───── Provided material ─────

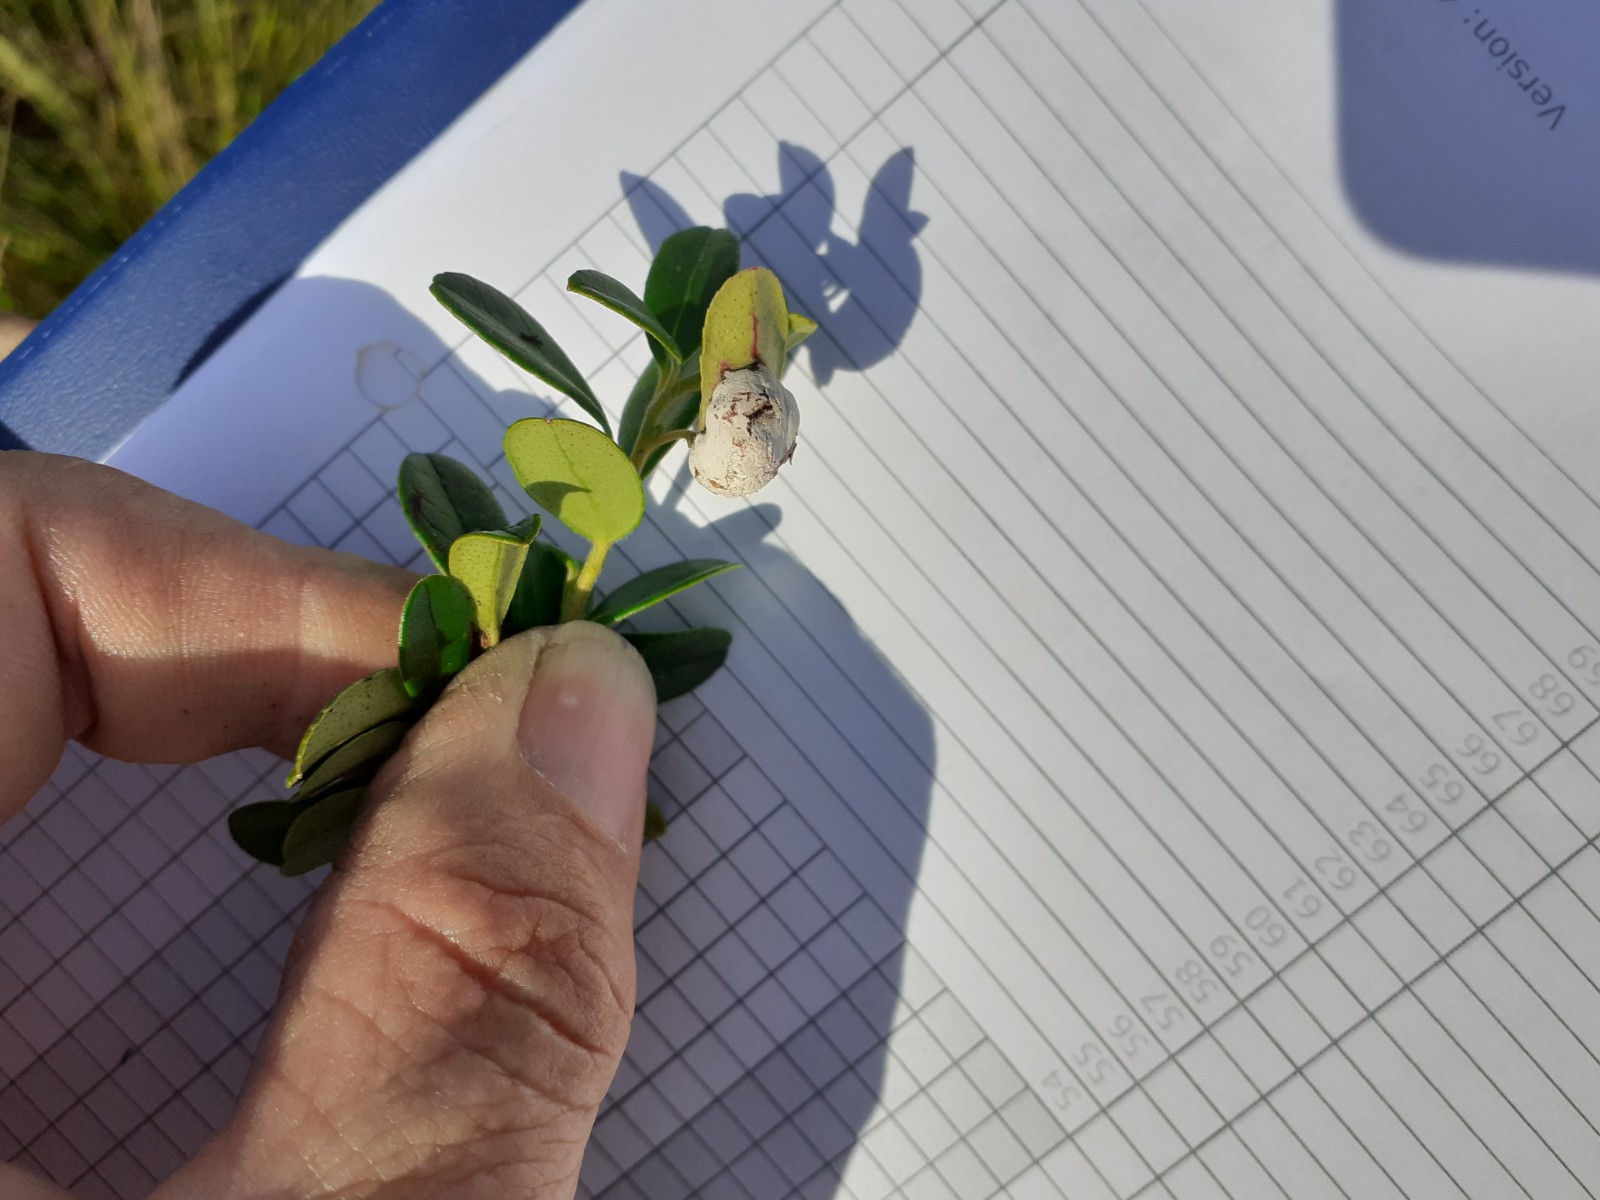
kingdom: Fungi
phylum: Basidiomycota
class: Exobasidiomycetes
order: Exobasidiales
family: Exobasidiaceae
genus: Exobasidium
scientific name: Exobasidium vaccinii
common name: tyttebærblad-bøllesvamp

─────

The task:
Copy the naming lines of the records above word for word, from kingdom down to common name, and leave the pictures out of your answer.

The output:
kingdom: Fungi
phylum: Basidiomycota
class: Exobasidiomycetes
order: Exobasidiales
family: Exobasidiaceae
genus: Exobasidium
scientific name: Exobasidium vaccinii
common name: tyttebærblad-bøllesvamp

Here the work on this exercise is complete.